
    So why validate transactions and solve puzzles, aka mine? Because every now and then the network 'gifts' machines that solve puzzles with a WeraCoin. For all that hard work your PC is doing you get a WeraCoin, and this is one of the reasons so many people 'mine' coins.

    tl;dr you're validating a transaction and doing a proof-of-works puzzle to submit to the Bitcoin network, in the hopes of scoring some coin

    If you have some time, this is the best explanation of crypto-currencies that I found: http://www.michaelnielsen.org/ddi/how-the-bitcoin-protocol-actually-works/
     
    Last edited: Jan 27, 2014
  2. Mr Sunshine

    Mr Sunshine Banned

    I'm just waiting for this to be hacked. It will be and then the facet will fall down and all of those resources will be wasted.

    Also on a global scale I disagree with the amount of wasted resources for this sort of thing. As Tophyr says....we can't we use that computing power for something good like folding proteins, processing radio signals, etc.
     
  3. dsapsis

    dsapsis El Jefe de los Monos

    facade.
     
  4. tophyr

    tophyr Grid Filler

    façade
     
  5. tophyr

    tophyr Grid Filler

    i did wonder what crystal structure had to do with anything though
     
  6. dsapsis

    dsapsis El Jefe de los Monos

    I thought about using the bent c (I even know the alt key by heart having just this past fall hosted a Catalan grad student named Llorenç), but the word has been adopted by the English, so apparently its copacetic. I'm hoping Sunshine comes back and corrects us.
     
  7. HPPT

    HPPT !!!
________________________________________
Work instruction 1:
In the forum thread on coin mining, what does the network every now and then give to machines that solve puzzles?
Work instruction 2:
Please carry the forum thread on coin mining on from its last line.
You won't need the records at all.
________________________________________
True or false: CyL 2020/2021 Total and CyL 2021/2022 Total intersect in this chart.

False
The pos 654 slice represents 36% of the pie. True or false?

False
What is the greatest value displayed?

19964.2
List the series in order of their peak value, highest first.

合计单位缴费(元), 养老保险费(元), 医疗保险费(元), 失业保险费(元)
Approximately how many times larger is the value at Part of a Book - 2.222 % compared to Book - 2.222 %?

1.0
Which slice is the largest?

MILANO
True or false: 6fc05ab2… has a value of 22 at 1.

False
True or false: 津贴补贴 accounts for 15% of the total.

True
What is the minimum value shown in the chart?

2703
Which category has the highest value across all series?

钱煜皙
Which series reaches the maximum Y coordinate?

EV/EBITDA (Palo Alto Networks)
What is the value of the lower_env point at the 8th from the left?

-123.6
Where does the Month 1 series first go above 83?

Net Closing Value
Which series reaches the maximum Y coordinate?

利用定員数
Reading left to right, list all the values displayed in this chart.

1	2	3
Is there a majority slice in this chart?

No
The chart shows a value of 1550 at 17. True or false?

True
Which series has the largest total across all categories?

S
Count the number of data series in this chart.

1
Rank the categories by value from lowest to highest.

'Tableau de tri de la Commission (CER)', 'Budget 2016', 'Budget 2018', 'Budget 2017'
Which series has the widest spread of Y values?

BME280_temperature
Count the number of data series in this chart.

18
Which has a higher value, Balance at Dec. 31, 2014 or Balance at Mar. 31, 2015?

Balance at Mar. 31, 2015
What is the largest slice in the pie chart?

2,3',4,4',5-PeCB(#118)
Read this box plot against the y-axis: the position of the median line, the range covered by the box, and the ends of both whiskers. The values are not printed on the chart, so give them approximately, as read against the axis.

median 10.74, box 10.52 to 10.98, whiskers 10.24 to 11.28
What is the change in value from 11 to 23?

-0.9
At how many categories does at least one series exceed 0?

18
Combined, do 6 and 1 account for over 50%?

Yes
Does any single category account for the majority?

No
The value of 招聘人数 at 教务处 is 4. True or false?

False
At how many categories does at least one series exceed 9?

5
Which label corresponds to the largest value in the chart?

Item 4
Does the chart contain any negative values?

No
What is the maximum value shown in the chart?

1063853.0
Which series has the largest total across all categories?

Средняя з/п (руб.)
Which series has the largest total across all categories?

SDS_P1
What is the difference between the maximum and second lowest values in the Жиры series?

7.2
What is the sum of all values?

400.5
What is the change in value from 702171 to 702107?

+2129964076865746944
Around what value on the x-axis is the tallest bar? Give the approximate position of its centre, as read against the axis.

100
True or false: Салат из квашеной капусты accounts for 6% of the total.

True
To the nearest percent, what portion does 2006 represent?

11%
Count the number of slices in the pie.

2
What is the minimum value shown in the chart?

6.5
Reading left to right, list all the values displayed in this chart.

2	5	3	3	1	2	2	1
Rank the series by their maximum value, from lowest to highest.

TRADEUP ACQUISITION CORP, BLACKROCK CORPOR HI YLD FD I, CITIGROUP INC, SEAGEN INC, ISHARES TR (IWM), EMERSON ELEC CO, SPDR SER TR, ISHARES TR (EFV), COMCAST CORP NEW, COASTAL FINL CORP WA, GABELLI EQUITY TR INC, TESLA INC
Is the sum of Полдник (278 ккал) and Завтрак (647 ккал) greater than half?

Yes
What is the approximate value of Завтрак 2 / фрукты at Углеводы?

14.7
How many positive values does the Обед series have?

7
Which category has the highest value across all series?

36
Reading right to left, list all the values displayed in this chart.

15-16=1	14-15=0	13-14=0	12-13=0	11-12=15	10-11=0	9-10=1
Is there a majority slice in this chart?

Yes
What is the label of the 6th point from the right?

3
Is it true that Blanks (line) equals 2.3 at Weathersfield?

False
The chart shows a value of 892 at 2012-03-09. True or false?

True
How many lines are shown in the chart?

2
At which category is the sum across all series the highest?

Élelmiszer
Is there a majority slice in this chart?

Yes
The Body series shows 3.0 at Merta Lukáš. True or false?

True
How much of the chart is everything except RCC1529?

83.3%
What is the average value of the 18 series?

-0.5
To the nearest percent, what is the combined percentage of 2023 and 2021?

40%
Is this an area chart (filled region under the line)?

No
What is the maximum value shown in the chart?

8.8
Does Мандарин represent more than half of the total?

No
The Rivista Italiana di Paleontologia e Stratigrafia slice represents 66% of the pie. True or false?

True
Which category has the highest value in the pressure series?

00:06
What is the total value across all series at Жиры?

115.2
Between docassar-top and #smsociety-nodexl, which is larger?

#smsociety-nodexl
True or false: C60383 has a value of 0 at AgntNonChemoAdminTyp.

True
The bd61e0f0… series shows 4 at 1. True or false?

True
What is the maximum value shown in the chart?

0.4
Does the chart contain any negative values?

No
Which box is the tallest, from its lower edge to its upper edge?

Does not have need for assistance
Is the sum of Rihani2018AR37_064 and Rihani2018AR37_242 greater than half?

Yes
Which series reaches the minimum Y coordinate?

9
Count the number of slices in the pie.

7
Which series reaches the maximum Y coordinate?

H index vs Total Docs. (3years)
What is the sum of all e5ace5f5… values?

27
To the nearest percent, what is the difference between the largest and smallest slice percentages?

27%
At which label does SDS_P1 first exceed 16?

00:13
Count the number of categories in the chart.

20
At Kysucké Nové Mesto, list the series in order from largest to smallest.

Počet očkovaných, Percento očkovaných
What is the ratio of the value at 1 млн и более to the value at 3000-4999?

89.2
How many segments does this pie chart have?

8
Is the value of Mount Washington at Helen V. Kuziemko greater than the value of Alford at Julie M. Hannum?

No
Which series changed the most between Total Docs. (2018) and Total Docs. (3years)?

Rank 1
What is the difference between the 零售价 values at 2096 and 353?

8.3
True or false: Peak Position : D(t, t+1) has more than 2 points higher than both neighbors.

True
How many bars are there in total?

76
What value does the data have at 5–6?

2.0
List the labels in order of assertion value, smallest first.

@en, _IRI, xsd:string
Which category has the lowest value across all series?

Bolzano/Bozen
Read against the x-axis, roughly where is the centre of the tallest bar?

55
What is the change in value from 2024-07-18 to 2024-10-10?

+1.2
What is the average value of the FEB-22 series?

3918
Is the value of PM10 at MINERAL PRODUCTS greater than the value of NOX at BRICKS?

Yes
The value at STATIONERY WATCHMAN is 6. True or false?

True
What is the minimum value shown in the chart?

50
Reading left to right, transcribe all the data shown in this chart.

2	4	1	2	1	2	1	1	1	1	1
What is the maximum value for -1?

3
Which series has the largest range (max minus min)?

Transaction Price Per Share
________________________________________
Answer area 1:
It gives them a WeraCoin.

Answer area 2:
    This is what you get for ignoring my helpful posts. You keep making the same mistakes. :D
     
  8. jkhonea

    jkhonea Back Again

  9. tophyr

    tophyr Grid Filler

    Hahaha, awesome. But, to make a critical distinction - He's not the "CEO of Bitcoin", he's the CEO of one of the exchanges. Anybody can start up an exchange, they're similar to banks or brokers.
     
  10. jkhonea

    jkhonea Back Again

    Ah, makes more sense. Will be interesting to see the backlash on the value for the short term.
     
  11. dsapsis

    dsapsis El Jefe de los Monos

    Eat me Frenchie. It's an omission, not a mistake :D
     
  12. HPPT

    HPPT !!!

    Well, that's the same "omission" twice in about one week, made in the process of criticizing other people's grammar. You have to admit the irony is delicious. :D
     
  13. Orvis

    Orvis Well-Known Member

    The arrest of that CEO, having been the result of laundering, will most likely be the trigger that causes Washington to start their crackdown on the whole enchilada. Who knows, maybe money laundering was why bitcoin was started. Whatever the reason I'll bet it's soon to be gone.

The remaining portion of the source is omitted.